# suggestions for 180g tank?



## Guest (Dec 23, 2005)

Any suggestions for what i should get for my 6ftx2ftx2ft tank? thanks


----------



## C.D. (Jan 31, 2005)

im no buff on bearded dragon care but im pretty sure you could do like 1 male and maybe 2 females in a big tank like that. i think that would be cool. bearded dragons are by far my fav. herp. you could also, if you wanted to shell out some major cash do a huge poison dart frog colony. that would also be amazing.


----------



## huntx7 (Nov 13, 2004)

What exactly are you looking at... lizards, snakes, etc?


----------



## DeadIrishD (Nov 9, 2004)

All we know is the tank size, and without that noone can really answer it, that well with out knowing things such as,

What do you have experience in? 
Do you have a prefrence for this or that kind of herp (lizard, amphibian, snakes)?
How big of a lizard/snake/amphibian are you looking to get?

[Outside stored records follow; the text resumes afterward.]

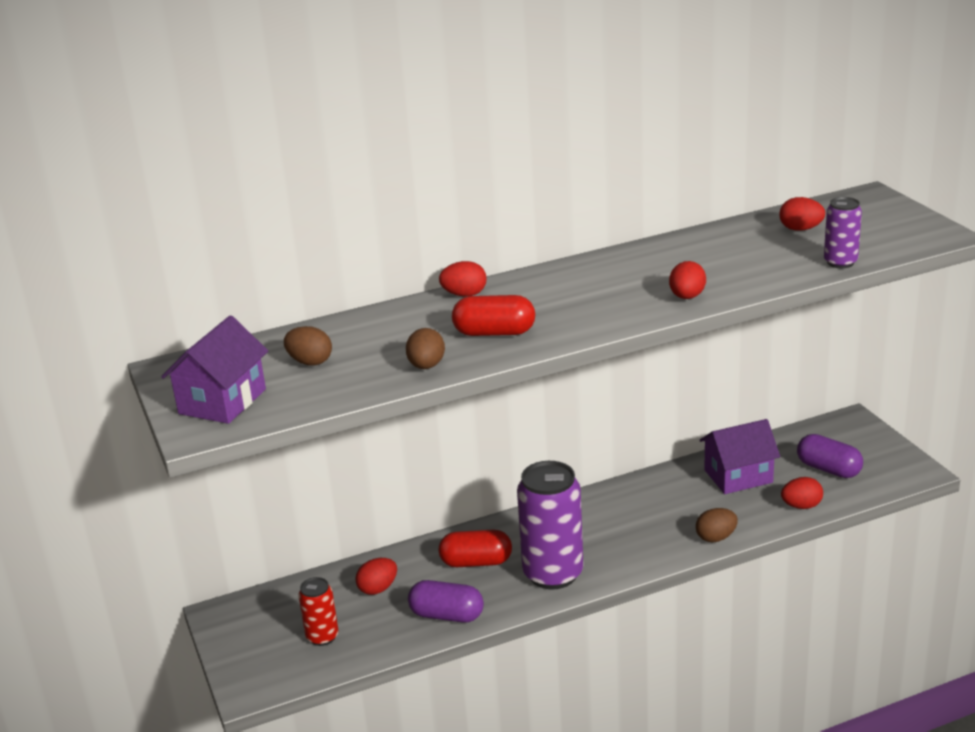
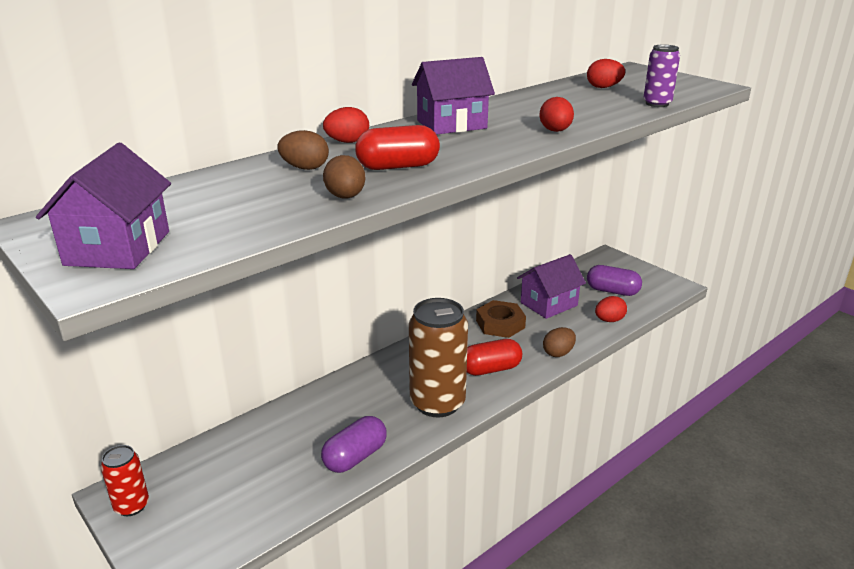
camera: 20 degrees left, 0 degrees up
brown egg [284,326,332,366] -> brown egg moved to [277,130,329,170]
red can [298,577,338,646] -> red can moved to [101,445,149,516]
red egg [355,558,397,595] -> none
purple capsule [408,580,484,623] -> purple capsule turned 45 degrees counterclockwise [321,416,387,473]
red capsule [438,529,512,567] -> red capsule moved to [467,339,522,376]
purple can [517,461,584,590] -> brown can [409,298,468,417]
none -> purple house [412,57,495,135]
none -> brown nut [476,300,526,338]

but here are some suggestions

Lizards- Bearded Dragons, Blue Tounge Skinks, Plated Lizards

Snakes- Corn snakes, Ball Pythons, and even a boa (some will out grow the tank though.)

amphibians-dart frogs, marine toads, a chinese giant salamander (but belive it or not, would probably outgrow the tank.) 
http://www.caudata.org/cc/species/Andrias/A_davidianus.shtml


----------



## Feeder_Phish (Apr 15, 2005)

how much are you willing to spend?????? $$$$


----------



## Wisdom16 (Feb 19, 2005)

Trio of Ackie monitors


----------



## C.D. (Jan 31, 2005)

i don't think that a boa would outgrow a 180 maybe a burmese or retic but those are pythons.


----------



## DeadIrishD (Nov 9, 2004)

C.D.

I did say that some will, due to the fact that BCI females can get up to 10' long.

from what I have read at http://www.nature.ca/notebooks/english/boa.htm BCC's can get up too 13ft.

but nah you can fit them in a small tank, same way to can fit a full grown RTC in a 55gal.


----------